# [Problem to solve]
Please count how many lines of the data include the word "Programming". Give only that number in reply.

# [Records shown]
════
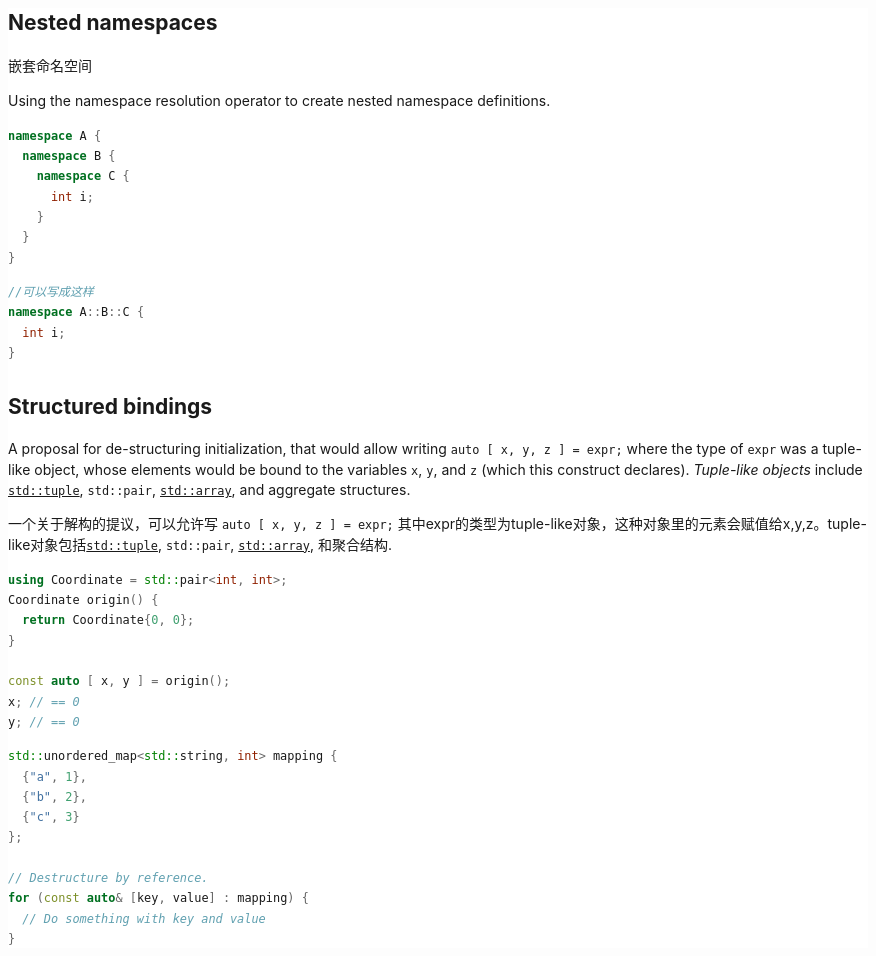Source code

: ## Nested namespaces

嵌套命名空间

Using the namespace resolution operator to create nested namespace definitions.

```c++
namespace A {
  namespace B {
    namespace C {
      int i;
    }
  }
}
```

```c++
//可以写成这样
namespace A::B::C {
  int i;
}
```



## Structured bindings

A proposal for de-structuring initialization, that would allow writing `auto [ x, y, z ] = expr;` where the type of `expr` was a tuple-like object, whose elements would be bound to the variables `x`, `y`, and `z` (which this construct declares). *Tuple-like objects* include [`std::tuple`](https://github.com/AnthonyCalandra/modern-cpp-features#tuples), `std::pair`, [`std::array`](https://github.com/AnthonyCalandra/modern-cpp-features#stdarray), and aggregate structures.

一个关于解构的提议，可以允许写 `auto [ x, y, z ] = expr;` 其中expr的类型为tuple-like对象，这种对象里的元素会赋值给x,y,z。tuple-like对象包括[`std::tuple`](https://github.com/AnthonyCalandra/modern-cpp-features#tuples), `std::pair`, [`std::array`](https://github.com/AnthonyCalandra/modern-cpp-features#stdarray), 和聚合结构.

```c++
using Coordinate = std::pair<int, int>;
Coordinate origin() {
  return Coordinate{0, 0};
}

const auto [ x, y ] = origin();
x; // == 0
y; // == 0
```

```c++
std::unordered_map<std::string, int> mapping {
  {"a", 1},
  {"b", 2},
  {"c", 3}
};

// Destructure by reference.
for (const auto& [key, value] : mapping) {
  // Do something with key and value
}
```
════
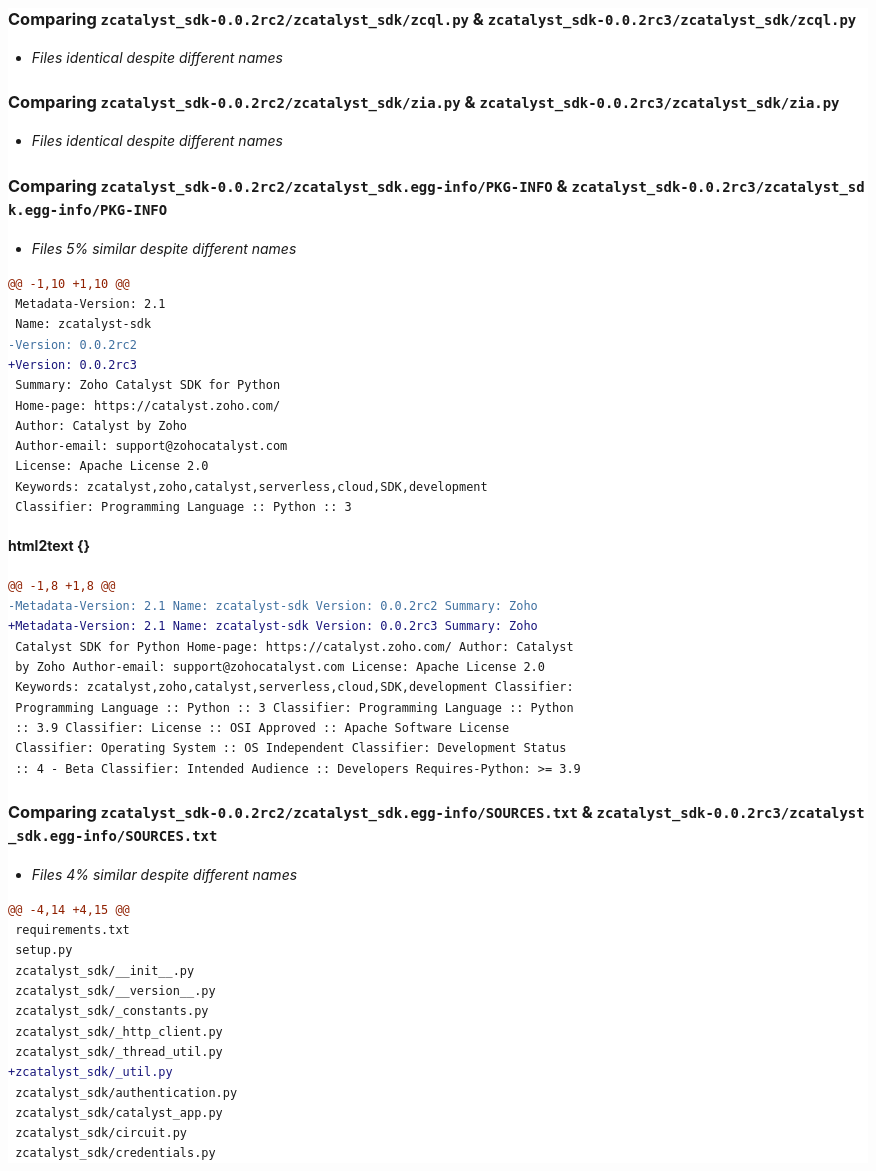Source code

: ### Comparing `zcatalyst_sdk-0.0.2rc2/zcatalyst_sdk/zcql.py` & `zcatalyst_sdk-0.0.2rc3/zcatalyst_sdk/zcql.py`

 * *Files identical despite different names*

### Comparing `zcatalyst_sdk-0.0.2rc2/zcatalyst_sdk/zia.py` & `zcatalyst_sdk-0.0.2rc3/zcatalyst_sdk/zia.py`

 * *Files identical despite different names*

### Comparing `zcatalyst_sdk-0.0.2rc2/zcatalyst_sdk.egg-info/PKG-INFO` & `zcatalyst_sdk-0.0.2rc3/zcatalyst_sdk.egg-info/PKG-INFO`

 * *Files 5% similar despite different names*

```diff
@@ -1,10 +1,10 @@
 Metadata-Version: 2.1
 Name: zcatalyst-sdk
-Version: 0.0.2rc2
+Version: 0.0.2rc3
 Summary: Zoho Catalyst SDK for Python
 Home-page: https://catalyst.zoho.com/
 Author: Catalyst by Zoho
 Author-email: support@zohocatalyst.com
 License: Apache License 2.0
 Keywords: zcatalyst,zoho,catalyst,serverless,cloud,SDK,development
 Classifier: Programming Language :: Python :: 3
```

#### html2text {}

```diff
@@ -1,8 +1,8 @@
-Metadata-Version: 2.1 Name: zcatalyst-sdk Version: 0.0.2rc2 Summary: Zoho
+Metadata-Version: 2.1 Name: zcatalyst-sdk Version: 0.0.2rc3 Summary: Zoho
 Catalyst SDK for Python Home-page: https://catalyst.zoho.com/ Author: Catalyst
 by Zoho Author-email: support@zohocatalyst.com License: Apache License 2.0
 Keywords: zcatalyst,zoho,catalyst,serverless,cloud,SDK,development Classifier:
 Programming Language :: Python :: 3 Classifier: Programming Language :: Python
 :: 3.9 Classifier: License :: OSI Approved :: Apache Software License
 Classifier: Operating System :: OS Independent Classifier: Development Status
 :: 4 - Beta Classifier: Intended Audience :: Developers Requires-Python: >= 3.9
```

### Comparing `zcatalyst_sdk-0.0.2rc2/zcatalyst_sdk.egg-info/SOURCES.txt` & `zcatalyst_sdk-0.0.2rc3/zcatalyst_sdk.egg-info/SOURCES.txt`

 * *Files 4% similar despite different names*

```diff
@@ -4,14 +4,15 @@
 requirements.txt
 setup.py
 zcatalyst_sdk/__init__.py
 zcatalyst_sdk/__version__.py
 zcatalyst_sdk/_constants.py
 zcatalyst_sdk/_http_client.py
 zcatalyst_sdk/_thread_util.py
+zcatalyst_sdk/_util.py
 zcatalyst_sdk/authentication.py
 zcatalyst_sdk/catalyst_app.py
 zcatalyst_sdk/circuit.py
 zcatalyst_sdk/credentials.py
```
════
# [Finished task]
2